Mas por que planos anteriores não deram certo? Ailson Fernandes explicou que eram propostas que buscavam mitigar a inflação, mas combatendo os sintomas (alta de preços) e não a doença (a inflação). Segundo ele, o Plano Real surge sabendo lidar com os erros do passado. Um passo importante foi explicar as mudanças para a população. 

“Teve transparência. Foi uma migração de dez meses com transparência para a população brasileira. A população brasileira sabia que o Real iria chegar no dia 1º de julho de 1994”, salientou. Isso tudo numa época em que o receio em relação aos planos econômicos era enorme.
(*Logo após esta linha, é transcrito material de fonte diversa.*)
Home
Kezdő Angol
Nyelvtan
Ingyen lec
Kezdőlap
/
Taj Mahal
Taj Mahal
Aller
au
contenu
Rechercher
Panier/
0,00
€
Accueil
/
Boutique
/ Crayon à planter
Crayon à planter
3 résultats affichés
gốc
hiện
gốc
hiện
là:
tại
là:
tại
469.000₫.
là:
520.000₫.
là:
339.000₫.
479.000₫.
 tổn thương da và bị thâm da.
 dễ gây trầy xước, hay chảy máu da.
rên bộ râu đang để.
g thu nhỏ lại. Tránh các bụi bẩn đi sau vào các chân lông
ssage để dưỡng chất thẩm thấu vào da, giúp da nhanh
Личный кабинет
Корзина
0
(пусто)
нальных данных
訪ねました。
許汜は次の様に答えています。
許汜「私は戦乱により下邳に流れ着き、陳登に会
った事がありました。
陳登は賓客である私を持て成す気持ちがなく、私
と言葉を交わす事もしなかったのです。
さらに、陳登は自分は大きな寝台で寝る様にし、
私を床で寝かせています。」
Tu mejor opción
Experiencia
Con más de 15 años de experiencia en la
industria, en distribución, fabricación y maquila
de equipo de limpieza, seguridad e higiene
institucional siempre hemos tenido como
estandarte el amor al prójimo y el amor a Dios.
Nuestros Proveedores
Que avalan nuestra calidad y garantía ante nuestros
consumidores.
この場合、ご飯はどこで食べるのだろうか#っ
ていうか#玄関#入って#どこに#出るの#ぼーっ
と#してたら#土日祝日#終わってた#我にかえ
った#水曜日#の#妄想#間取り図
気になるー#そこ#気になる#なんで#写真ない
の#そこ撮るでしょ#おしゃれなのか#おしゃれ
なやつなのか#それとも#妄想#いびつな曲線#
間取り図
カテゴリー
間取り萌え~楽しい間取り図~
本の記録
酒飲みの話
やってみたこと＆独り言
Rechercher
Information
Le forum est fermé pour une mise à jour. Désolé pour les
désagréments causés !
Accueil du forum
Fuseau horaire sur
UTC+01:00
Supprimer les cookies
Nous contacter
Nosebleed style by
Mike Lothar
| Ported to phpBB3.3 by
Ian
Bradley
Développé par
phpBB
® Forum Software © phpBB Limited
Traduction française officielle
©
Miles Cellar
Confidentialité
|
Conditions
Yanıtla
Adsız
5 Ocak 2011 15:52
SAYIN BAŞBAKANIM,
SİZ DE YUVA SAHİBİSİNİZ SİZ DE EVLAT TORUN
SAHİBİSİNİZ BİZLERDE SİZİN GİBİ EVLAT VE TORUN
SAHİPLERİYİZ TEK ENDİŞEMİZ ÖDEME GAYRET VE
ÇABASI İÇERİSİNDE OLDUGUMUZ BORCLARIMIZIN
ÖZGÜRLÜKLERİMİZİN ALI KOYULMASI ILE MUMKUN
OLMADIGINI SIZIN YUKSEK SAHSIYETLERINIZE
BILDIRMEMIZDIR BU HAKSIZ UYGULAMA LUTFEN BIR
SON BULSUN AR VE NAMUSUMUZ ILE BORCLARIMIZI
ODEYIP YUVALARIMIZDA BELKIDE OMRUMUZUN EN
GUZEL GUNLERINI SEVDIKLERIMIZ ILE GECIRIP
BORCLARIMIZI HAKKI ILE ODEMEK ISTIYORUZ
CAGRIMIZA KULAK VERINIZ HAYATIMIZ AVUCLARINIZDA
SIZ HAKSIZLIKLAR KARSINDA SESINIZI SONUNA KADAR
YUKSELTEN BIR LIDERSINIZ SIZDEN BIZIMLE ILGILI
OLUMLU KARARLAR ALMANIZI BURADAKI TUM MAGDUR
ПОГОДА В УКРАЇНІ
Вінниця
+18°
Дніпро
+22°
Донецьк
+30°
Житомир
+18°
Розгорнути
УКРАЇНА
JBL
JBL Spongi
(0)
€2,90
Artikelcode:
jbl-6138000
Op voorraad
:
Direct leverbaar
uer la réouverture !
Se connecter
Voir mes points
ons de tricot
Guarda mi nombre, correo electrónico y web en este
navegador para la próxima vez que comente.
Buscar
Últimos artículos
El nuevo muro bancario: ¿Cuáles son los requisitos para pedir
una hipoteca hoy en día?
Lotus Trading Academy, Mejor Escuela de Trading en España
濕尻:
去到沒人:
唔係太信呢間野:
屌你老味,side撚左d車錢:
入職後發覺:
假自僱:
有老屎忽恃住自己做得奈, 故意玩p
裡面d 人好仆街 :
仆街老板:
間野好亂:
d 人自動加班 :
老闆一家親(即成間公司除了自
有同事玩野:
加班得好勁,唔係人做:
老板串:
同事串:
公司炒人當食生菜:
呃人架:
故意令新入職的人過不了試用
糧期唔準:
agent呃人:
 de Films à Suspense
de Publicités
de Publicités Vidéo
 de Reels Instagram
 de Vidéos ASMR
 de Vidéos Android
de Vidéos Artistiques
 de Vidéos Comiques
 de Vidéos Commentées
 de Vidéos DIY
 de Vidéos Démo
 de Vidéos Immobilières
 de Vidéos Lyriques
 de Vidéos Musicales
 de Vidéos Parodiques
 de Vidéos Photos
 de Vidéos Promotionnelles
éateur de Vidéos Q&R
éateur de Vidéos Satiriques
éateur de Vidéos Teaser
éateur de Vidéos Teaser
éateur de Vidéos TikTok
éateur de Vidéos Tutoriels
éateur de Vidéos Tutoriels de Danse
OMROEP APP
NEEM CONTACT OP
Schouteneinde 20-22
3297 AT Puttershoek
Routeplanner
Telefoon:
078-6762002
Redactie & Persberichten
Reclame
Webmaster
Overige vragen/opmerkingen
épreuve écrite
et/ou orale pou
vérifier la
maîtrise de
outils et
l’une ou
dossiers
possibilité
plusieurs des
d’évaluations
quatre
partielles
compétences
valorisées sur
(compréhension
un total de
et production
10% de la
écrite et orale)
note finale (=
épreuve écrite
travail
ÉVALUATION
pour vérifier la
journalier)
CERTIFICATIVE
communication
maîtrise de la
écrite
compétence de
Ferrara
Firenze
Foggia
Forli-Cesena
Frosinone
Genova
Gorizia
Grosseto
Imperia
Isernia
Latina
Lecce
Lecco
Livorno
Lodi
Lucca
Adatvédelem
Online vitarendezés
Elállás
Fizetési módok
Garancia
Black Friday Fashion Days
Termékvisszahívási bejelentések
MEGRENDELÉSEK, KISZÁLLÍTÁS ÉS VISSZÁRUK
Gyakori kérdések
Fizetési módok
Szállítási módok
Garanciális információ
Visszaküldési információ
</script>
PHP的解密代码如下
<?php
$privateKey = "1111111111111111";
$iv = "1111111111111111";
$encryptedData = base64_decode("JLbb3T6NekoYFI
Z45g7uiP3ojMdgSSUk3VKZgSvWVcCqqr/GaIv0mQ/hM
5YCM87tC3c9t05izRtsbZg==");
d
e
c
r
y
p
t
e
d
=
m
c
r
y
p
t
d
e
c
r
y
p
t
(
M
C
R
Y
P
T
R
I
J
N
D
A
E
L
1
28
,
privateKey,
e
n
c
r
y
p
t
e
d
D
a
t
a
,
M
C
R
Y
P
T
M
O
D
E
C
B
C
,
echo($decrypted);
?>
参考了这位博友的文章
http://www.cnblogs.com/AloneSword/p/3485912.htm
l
Ailson Fernandes comentou que a indexação da moeda ao dólar foi um acerto.

 

DÓLAR

“De fato foi uma proposta assertiva porque o dólar tinha um prestígio muito grande, era uma moeda muito forte naquela época, e a partir do momento que o Real começou a equivaler ao dólar e nessa paridade mostrou segurança à nação brasileira em relação à sua economia, ao controle da inflação, se tornando uma moeda forte também”, disse o economista.

A moeda forte atraiu investimentos, mas antes disso foi preciso que o Brasil negociasse a dívida externa e implantasse um programa de privatizações, com abertura comercial do país. Essa etapa já aconteceu no governo de FHC. E o país venceu a inflação. 

“A inflação é um mal, mas ela é um mal que serve para o bem. Quando ela está descontrolada, ela é um mal. Quando ela é controlada, ela é um bem. Porque se não há inflação, não há crescimento. Nesse sentido, você percebe que a inflação mostra o aquecimento da economia”, destacou Ailson.

Segundo o economista, graças ao tripé macroeconômico, não há possibilidade do retorno da hiperinflação. “O Brasil tem políticas restritivas e expansionistas. Restritivas quando a inflação está alta, onde ele faz essa retirada de dinheiro natural. Expansionista quando ele quer fomentar a economia”, explicou.